Clouds do not sit low and close on the prairie like that, especially not at mid-day.
Compare:
- Dust storm
- Cumulus Clouds
Yes, I understood the visual cues you put together to make your assessment. The lack of other essential cues seems just as important to notice: There's no violence, no roil, no darkness in the low cloud, no ripples of wind buffeting the canvas wagon and clothed figure, no fear in the oxen or men, and so.
It is a little hard to discern whether what looks like the horizon line is actually that or just a much nearer ridge line. And that would give a much better understanding of the perspective of that low speckled cloudy zone. However if if you look at the dotted flow lines in the fourth detail picture of the post, they seem to lift off the ground moving leftward at the back of the ground plane. This, coupled with all the other cues, leads me to believe we are looking at a bit of blustering wind picking up some dust in the distance.
I love the way the darker areas of the clouds seem to suggest human forms--one, the shape you highlighted David, we catch from the back, an outstretched silhouette of a man or something closely akin reaching out to some other denizen of his realm; the other shape, on the viewer's left, a fading wraith of someone facing us, open-mouthed, as if pained at the brevity of their appearance. At least to me, but then again I have terrible vision.
Thank you, I will definitely research more on Mr. McCarter's work.
Nice Drawing David!
Nothing like a clear and strong ground plane that one can plant his feet on. This sense of solidity in the foreground plane is the perfect foil and contrast to the immeasurable and dissipating space that lays beyond it. A space that makes the ideas and thoughts of man seem insignificant and only important to himself. The emptiness of the page reinforces the feeling that so much is beyond our comprehension, even beyond our ability to draw it, as in the end, space itself has no form. The only dark accents of the picture, the man and the oxen, expresses the weight of their own thoughts of self concern in contrast with the indifference of a space that remains carefree, ever changing by degrees.
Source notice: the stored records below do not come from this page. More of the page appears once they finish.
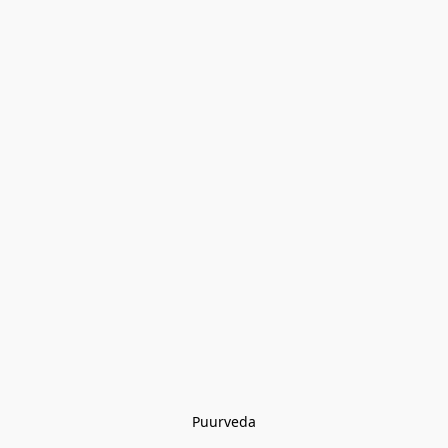
Puurveda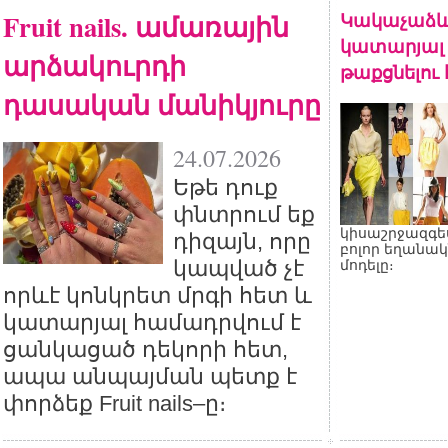
Fruit nails. ամառային
Կակաչաձև
կատարյալ 
արձակուրդի
թաքցնելու
դասական մանիկյուրը
24.07.2026
Եթե դուք
փնտրում եք
կիսաշրջազգե
դիզայն, որը
բոլոր եղանակ
կապված չէ
մոդելը։
որևէ կոնկրետ մրգի հետ և
կատարյալ համադրվում է
ցանկացած դեկորի հետ,
ապա անպայման պետք է
փորձեք Fruit nails–ը։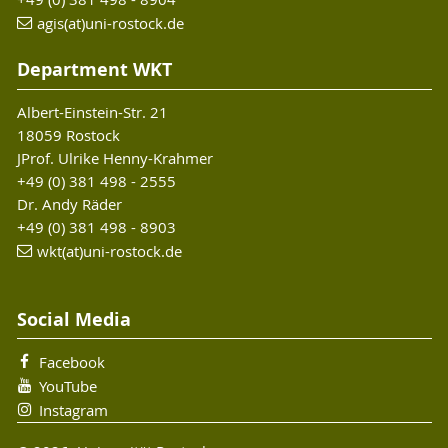
agis(at)uni-rostock.de
Department WKT
Albert-Einstein-Str. 21
18059 Rostock
JProf. Ulrike Henny-Krahmer
+49 (0) 381 498 - 2555
Dr. Andy Räder
+49 (0) 381 498 - 8903
wkt(at)uni-rostock.de
Social Media
Facebook
YouTube
Instagram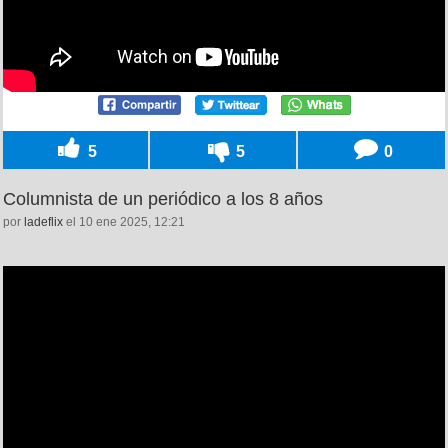
5
5
0
Columnista de un periódico a los 8 años
por
ladeflix
el 10 ene 2025, 12:21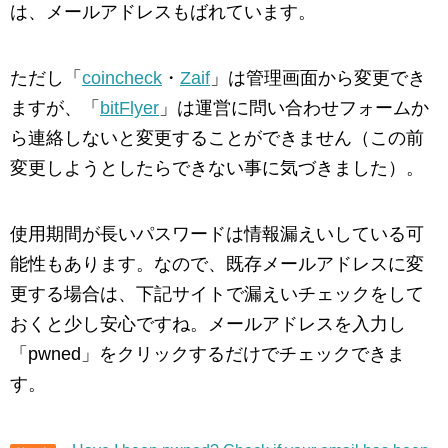
は、メールアドレスもばれています。
ただし「
coincheck
・
Zaif
」は管理画面から変更でき
ますが、「
bitFlyer
」は運営に問い合わせフォームか
ら連絡しないと変更することができません（この前
変更しようとしたらできない事に気づきました）。
使用期間が長いパスワードは情報漏えいしている可
能性もあります。なので、既存メールアドレスに変
更する場合は、下記サイトで漏えいチェックをして
おくと少し安心ですね。メールアドレスを入力し
「pwned」をクリックするだけでチェックできま
す。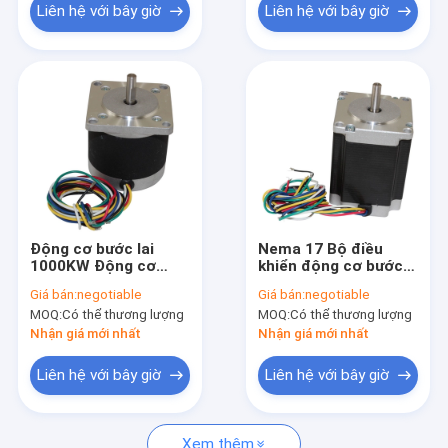
Liên hệ với bây giờ
Liên hệ với bây giờ
Động cơ bước lai
Nema 17 Bộ điều
1000KW Động cơ
khiển động cơ bước
cảm ứng 3 pha cho
vi mô 24V Bộ điều
Giá bán:
negotiable
Giá bán:
negotiable
máy công nghiệp
khiển bánh răng Cnc
MOQ:
Có thể thương lượng
MOQ:
Có thể thương lượng
Động cơ bước
Nhận giá mới nhất
Nhận giá mới nhất
Liên hệ với bây giờ
Liên hệ với bây giờ
Xem thêm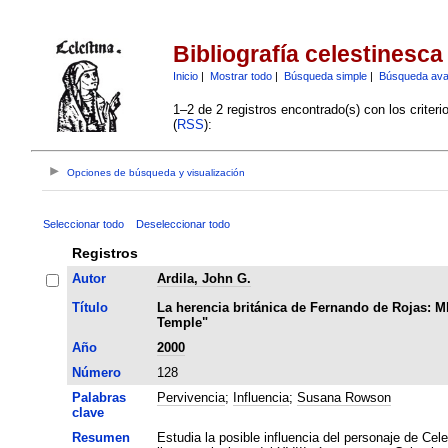
Bibliografía celestinesca
Inicio
|
Mostrar todo
|
Búsqueda simple
|
Búsqueda av
1–2 de 2 registros encontrado(s) con los criter
(
RSS
):
Opciones de búsqueda y visualización
Seleccionar todo
Deseleccionar todo
Registros
Autor
Ardila, John G.
Título
La herencia británica de Fernando de Rojas: Ml
Temple"
Año
2000
Número
128
Palabras
Pervivencia
;
Influencia
;
Susana Rowson
clave
Resumen
Estudia la posible influencia del personaje de Ce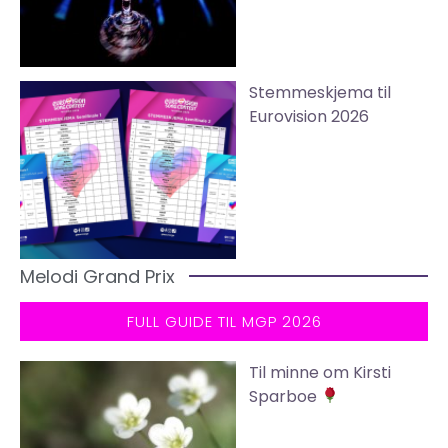
Stemmeskjema til
Eurovision 2026
Melodi Grand Prix
FULL GUIDE TIL MGP 2026
Til minne om Kirsti
Sparboe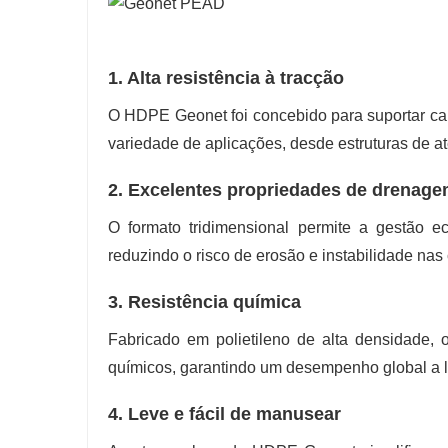
1. Alta resistência à tracção
O HDPE Geonet foi concebido para suportar car
variedade de aplicações, desde estruturas de ate
2. Excelentes propriedades de drenag
O formato tridimensional permite a gestão 
reduzindo o risco de erosão e instabilidade na
3. Resistência química
Fabricado em polietileno de alta densidade,
químicos, garantindo um desempenho global a 
4. Leve e fácil de manusear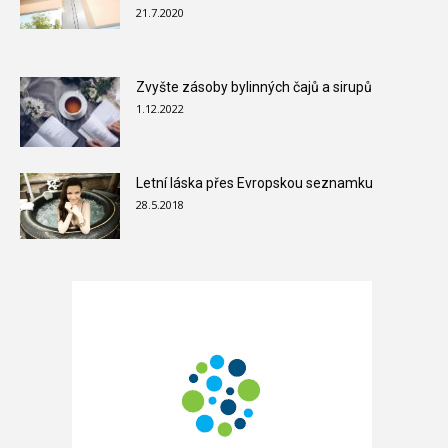
21.7.2020
Zvyšte zásoby bylinných čajů a sirupů
1.12.2022
Letní láska přes Evropskou seznamku
28.5.2018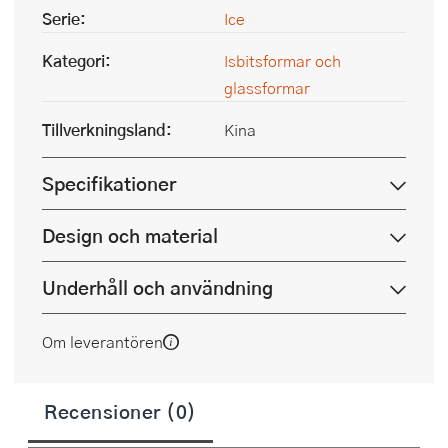
Serie:
Ice
Kategori:
Isbitsformar och
glassformar
Tillverkningsland:
Kina
Specifikationer
Design och material
Underhåll och användning
Om leverantören
Recensioner (0)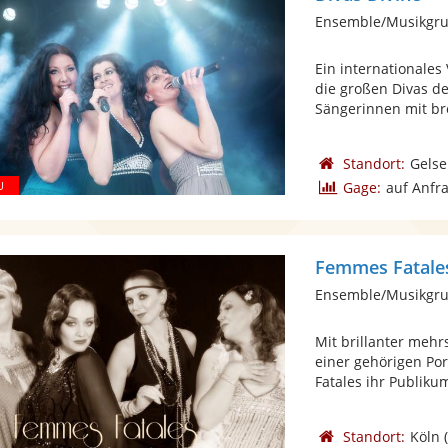
Ensemble/Musikgr
Ein internationales
die großen Divas de
Sängerinnen mit bre
Standort:
Gelse
Gage:
auf Anfr
Femmes Fatales
Ensemble/Musikgrup
Mit brillanter meh
einer gehörigen Po
Fatales ihr Publikum
Standort:
Köln
(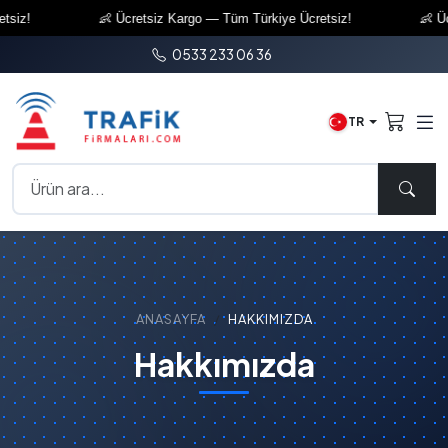
siz!
👶 Ücretsiz Kargo — Tüm Türkiye Ücretsiz!
👶 Ücr
0533 233 06 36
TR
ANASAYFA
HAKKIMIZDA
Hakkımızda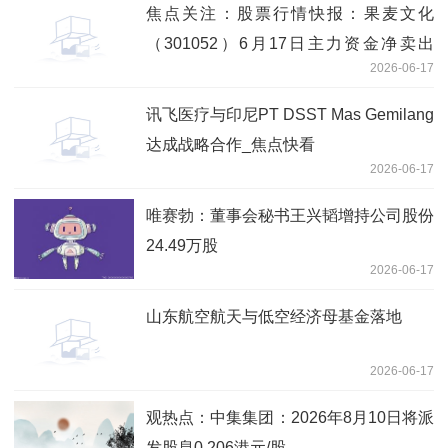
焦点关注：股票行情快报：果麦文化
（301052）6月17日主力资金净卖出
2026-06-17
1010.90万元
讯飞医疗与印尼PT DSST Mas Gemilang
达成战略合作_焦点快看
2026-06-17
唯赛勃：董事会秘书王兴韬增持公司股份
24.49万股
2026-06-17
山东航空航天与低空经济母基金落地
2026-06-17
观热点：中集集团：2026年8月10日将派
发股息0.206港元/股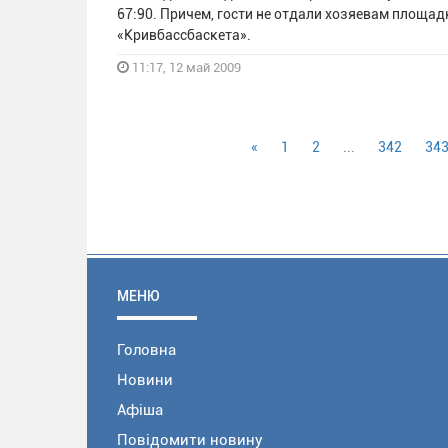
67:90. Причем, гости не отдали хозяевам площадк
«Кривбассбаскета».
11:17, 12 май 2009
«
1
2
...
342
34
МЕНЮ
Головна
Новини
Афіша
Повідомити новину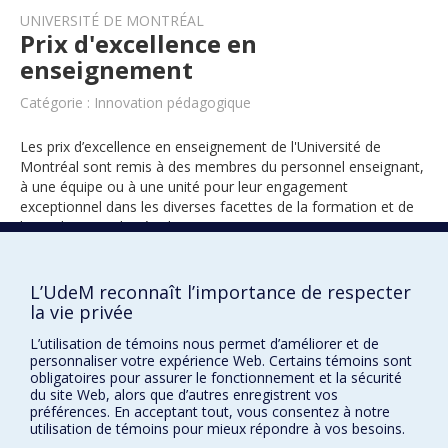
UNIVERSITÉ DE MONTRÉAL
Prix d'excellence en
enseignement
Catégorie : Innovation pédagogique
Les prix d’excellence en enseignement de l'Université de
Montréal sont remis à des membres du personnel enseignant,
à une équipe ou à une unité pour leur engagement
exceptionnel dans les diverses facettes de la formation et de
l’encadrement des étudiants.
L’UdeM reconnaît l’importance de respecter
2018
la vie privée
L’utilisation de témoins nous permet d’améliorer et de
personnaliser votre expérience Web. Certains témoins sont
obligatoires pour assurer le fonctionnement et la sécurité
du site Web, alors que d’autres enregistrent vos
préférences. En acceptant tout, vous consentez à notre
utilisation de témoins pour mieux répondre à vos besoins.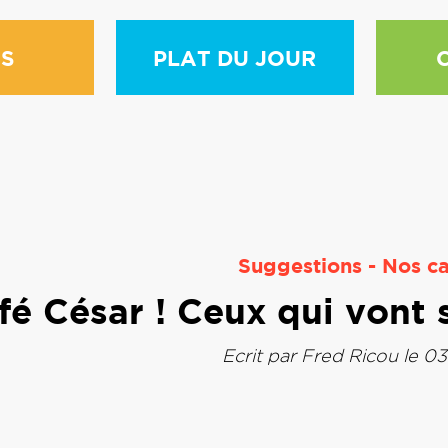
S
PLAT DU JOUR
Suggestions
-
Nos ca
fé César ! Ceux qui vont s
Ecrit par
Fred Ricou
le 03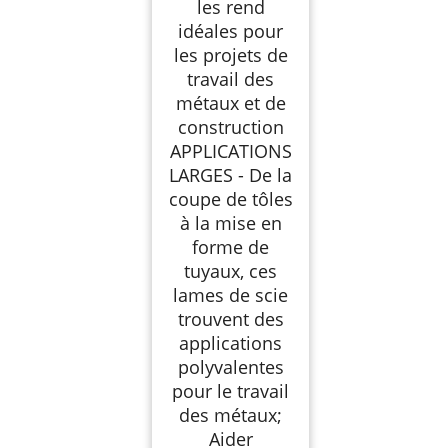
les rend
idéales pour
les projets de
travail des
métaux et de
construction
APPLICATIONS
LARGES - De la
coupe de tôles
à la mise en
forme de
tuyaux, ces
lames de scie
trouvent des
applications
polyvalentes
pour le travail
des métaux;
Aider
The four mid tones, two in the sky one in the foreground from a nice triangle around the figures, functioning as pointers while the fourth travels across the horizon giving the viewer a clear sense of orientation expressing the sense of energy radiating from a central point, like a rock dropped into a vast ocean.
Its interesting the different "metaphysics" one beautiful little drawing can conjour -- "cowering oxen" smarter about the weather than the ignorant man, or depiction of a "brutal long, lonely, and dry journey" that is "calm", not immediately dangerous; clouds that represent teleological forces ("wraiths") in the man's world that he is oblivious to; " . . . space that makes the ideas and thoughts of man seem insignificant ..." a space that is "indifferent" to "thoughts of self-concern" of man or oxen, and is indeed "carefree" . . .
Such teleology in dumb nature, such dull and small thoughts of conscious beasts! What outweighs what -- or do they need to weigh differently?
I see affirmative and practical consciousness in a vast plain of potential but distant dangers. But the men and oxen, who seem to know what they are doing, are safer than we are in an the midst of pandemic overseen by a circus clown. I wish I was in the wagon.
This seems to be about our smallness in the scale of things. The sense of the man, oxen and wagon 'drawing back' is, to me, something like the momentary experience we have of ourselves when we have a mind to look up at the sky.